跟师父学了十七年捉鬼,我爸一个电话把我叫回来。

    "别装神弄鬼了,去法医院上班!"

    第一天,同事递来手术刀。

    我没接,蹲下掏出三炷香——

    "兄弟,谁害你的?"

    全场石化。

    只有我看得见的那个透明人影,冲我比了个OK。

    我爸打电话叫我回家的时候,我正在川西一个古墓里跟一只三百年的老鬼对峙。

    那老鬼生前是个县令,死后在墓穴里待了三百年没人管,脾气暴躁得跟被欠了工资似的。

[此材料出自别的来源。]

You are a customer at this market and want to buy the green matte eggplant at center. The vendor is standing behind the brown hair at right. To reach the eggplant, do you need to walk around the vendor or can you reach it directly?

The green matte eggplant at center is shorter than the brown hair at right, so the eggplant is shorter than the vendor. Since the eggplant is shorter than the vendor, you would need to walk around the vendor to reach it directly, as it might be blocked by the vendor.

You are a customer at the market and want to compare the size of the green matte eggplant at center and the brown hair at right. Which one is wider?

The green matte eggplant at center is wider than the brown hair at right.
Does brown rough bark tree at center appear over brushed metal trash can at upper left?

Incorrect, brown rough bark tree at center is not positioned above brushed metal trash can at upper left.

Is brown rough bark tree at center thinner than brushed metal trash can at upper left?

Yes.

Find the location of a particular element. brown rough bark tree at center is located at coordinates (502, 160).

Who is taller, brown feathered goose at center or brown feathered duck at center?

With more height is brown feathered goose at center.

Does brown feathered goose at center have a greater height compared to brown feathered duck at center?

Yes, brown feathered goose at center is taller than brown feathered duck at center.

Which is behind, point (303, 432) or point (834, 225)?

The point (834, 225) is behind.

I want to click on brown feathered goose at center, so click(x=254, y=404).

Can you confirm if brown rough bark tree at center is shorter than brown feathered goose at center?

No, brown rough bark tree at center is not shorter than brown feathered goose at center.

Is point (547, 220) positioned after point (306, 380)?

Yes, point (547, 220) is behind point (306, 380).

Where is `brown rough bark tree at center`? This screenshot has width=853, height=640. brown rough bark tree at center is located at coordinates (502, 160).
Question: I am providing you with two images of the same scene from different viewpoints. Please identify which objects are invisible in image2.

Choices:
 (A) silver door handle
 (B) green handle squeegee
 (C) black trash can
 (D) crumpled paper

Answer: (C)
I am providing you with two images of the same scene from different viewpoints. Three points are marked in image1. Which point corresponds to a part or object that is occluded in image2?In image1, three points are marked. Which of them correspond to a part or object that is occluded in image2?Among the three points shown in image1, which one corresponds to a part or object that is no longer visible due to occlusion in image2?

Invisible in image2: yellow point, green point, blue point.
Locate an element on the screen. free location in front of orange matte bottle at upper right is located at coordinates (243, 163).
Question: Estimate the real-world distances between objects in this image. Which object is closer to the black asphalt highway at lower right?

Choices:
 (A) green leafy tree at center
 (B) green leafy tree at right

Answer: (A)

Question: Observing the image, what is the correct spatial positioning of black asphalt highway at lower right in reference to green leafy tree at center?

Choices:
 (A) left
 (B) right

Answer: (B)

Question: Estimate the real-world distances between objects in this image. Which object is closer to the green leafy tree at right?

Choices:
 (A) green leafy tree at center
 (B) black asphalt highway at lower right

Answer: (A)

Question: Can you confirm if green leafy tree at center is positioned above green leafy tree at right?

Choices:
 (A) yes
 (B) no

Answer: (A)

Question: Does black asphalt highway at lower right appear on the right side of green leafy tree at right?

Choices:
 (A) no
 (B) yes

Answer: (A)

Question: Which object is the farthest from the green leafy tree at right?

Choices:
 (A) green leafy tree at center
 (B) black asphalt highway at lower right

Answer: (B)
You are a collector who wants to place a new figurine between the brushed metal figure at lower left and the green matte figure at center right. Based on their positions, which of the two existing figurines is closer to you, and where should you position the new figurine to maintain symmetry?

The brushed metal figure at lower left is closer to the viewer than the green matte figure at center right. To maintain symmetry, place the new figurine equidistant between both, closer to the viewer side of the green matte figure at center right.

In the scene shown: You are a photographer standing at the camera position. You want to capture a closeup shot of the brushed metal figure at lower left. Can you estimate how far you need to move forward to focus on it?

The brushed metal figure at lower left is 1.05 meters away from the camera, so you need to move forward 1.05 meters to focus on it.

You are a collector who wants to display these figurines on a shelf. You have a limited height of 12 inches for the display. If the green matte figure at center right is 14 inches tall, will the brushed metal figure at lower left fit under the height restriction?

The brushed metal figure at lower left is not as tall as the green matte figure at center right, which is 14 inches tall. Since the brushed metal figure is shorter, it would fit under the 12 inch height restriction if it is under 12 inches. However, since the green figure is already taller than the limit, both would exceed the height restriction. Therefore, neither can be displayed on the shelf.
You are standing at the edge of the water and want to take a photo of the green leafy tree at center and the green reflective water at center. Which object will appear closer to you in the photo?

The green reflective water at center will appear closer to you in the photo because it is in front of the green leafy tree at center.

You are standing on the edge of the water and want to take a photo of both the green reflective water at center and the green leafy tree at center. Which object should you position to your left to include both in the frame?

    我左手捏着天师印,右手举着桃木剑,正准备收它——

    兜里的手机响了。

    来电人:老沈(我爸)。

    "别接。"师父清虚道长站在墓道口,眯着眼捋胡子。

    我犹豫了一下,按掉了。

    三秒后,又响了。

    又按掉。

    再三秒,第三次。

    老鬼飘在半空,阴风阵阵,突然开口了:"你接啊。"

    它的声音瓮声瓮气的,带着三百年没喝水的沙哑。

    "……你一个鬼催我接电话?"

    "吵死了。"老鬼捂耳朵,"老子死了三百年没这么烦过。"

    我深吸一口气,单手举剑保持姿势,另一只手掏出手机接通。

    "爸,我忙——"

    "沈渡!给老子滚回来!"

    我爸的声音在墓穴里回荡,那只老鬼吓得往棺材里缩了一下。

    "家族会议!今晚必须到!少一秒我让你妈给你断生活费!"

    "我没生活费——"

    嘟嘟嘟。

    挂了。

    我盯着手机屏幕看了三秒,转头看向师父。

    师父面色平静,背手而立:"去吧。父命难违。"

    "那这鬼——"

    "三百年都待了,不差这几天。"

    老鬼在棺材里探出头:"???三百年都待了?你这老道士说话怎么这么欠——"

    师父的一道黄符贴在棺材盖上,老鬼的声音戛然而止。

    墓穴安静了。

    我收起桃木剑,将符纸和罗盘塞回背包。

    师父看着我,目光深远:"渡儿,到了山下,切记——心正则邪不侵。"

    "知道了师父。"

    "还有——"师父的表情忽然变得严肃,"你爸要是让你干什么离谱的事,能拒绝就拒绝。"

    我当时以为他是在叮嘱我别误入歧途。

    后来我才知道,他的意思是——字面意义上的"离谱"。

    ——

    回到家已经是晚上七点。

    沈家的饭桌上摆着四菜一汤,看着挺温馨。

    但我一看到在座三张脸上那种"有事要说但不知道怎么开口"的表情,后背就开始发凉。

    这种感觉,跟进古墓前探到的阴气差不多。

    我爸沈国栋坐在主位,五十出头,建筑公司老板,方脸浓眉,说话跟拍板砖一样——句句砸人。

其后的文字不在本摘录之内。